Combined with one of the first tuxedo sets consisting of a jacket and Bermuda shorts, this blouse caused a scandal and launched the fashion baptized by the American press “See-Through”, ” see through “. Thus is born the Nude-look characteristic of Yves Saint Laurent (which will be the subject of an exhibition this summer at the City of Lace and Fashion in Calais called “Yves Saint Laurent: Transparencies”) and whose emblematic piece remains the Nude Dress, a dress entirely in transparent muslin belted with ostrich feathers.
A year earlier, in 1967, the French couturier had already designed Catherine Deneuve’s wardrobe for Buñuel’s film beautiful day. The actress plays Séverine, a young bourgeois wife who only finds pleasure in the brothel where she prostitutes herself from 2 p.m. to 5 p.m. on weekdays. Adapted from a novel by Joseph Kessel, the film is presented by its co-screenwriter, Jean-Claude Carrière, as “a very rare object in the history of cinema: an exploration of what Freud called the ‘dark continent’, female eroticism”…
Erotic load
If several outfits worn by the actress in the film have since become cult (from the vinyl trench coat to the sober black dress with ivory satin collar and cuffs), there is one that is rather sacrilegious. At the heart of the film, indeed, engaged by an old duke with a singular fantasy, Séverine takes her place in a coffin, her naked body enveloped, from head to toe, in an immense transparent black veil.

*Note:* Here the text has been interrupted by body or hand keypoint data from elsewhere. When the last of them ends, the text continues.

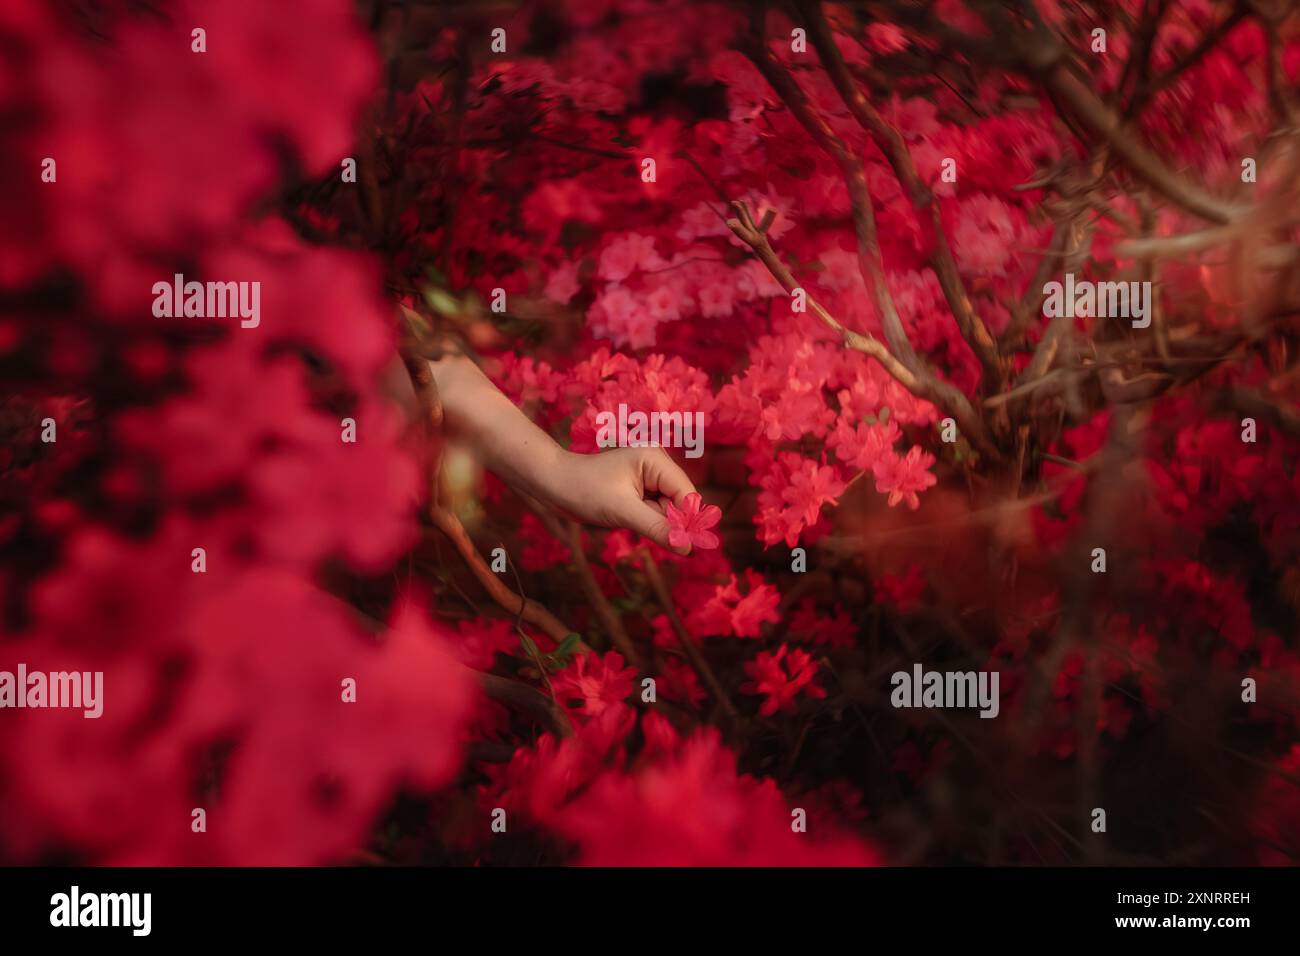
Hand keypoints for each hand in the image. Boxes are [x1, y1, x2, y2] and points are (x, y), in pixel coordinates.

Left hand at [539, 447, 699, 553]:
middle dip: (668, 521)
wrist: (554, 484)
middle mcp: (657, 464)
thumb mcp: (623, 512)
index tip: (686, 547)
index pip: (687, 494)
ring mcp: (649, 476)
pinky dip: (645, 520)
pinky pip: (654, 511)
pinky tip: (624, 515)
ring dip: (654, 522)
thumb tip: (688, 548)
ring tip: (625, 516)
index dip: (688, 520)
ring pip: (667, 510)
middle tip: (641, 527)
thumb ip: (658, 528)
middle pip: (680, 502)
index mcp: (656, 459)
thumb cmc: (584, 491)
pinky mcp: (640, 489)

The motif has always inspired artists: painters, of course, demonstrating their virtuosity by depicting almost imperceptible veils on the faces of the virgins, but also sculptors. How to make the transparency of a textile with marble? From Antiquity, the Greeks developed the technique of wet draping. If men or gods exhibit themselves in athletic nudity, the female body is covered, its imperfection or its incompleteness (if we follow Aristotle) requiring this artifice. Way, also, to indicate a prohibition while circumventing it. Because the fabric, by revealing what it is supposed to hide, reveals much more than if the figure were naked.
In this regard, there is an unforgettable one: the life-size woman in white marble from the Sansevero chapel in Naples. Petrified in an ample movement, it seems entirely covered with a muslin embracing its forms with pleasure. The garland of flowers emphasizing her lower abdomen, her breasts hanging on the veil, her half-closed eyes… If there are different interpretations, more or less mystical, of this masterpiece by the Venetian sculptor Antonio Corradini, the erotic charge is required from the outset. This is, however, strangely, an allegory of modesty.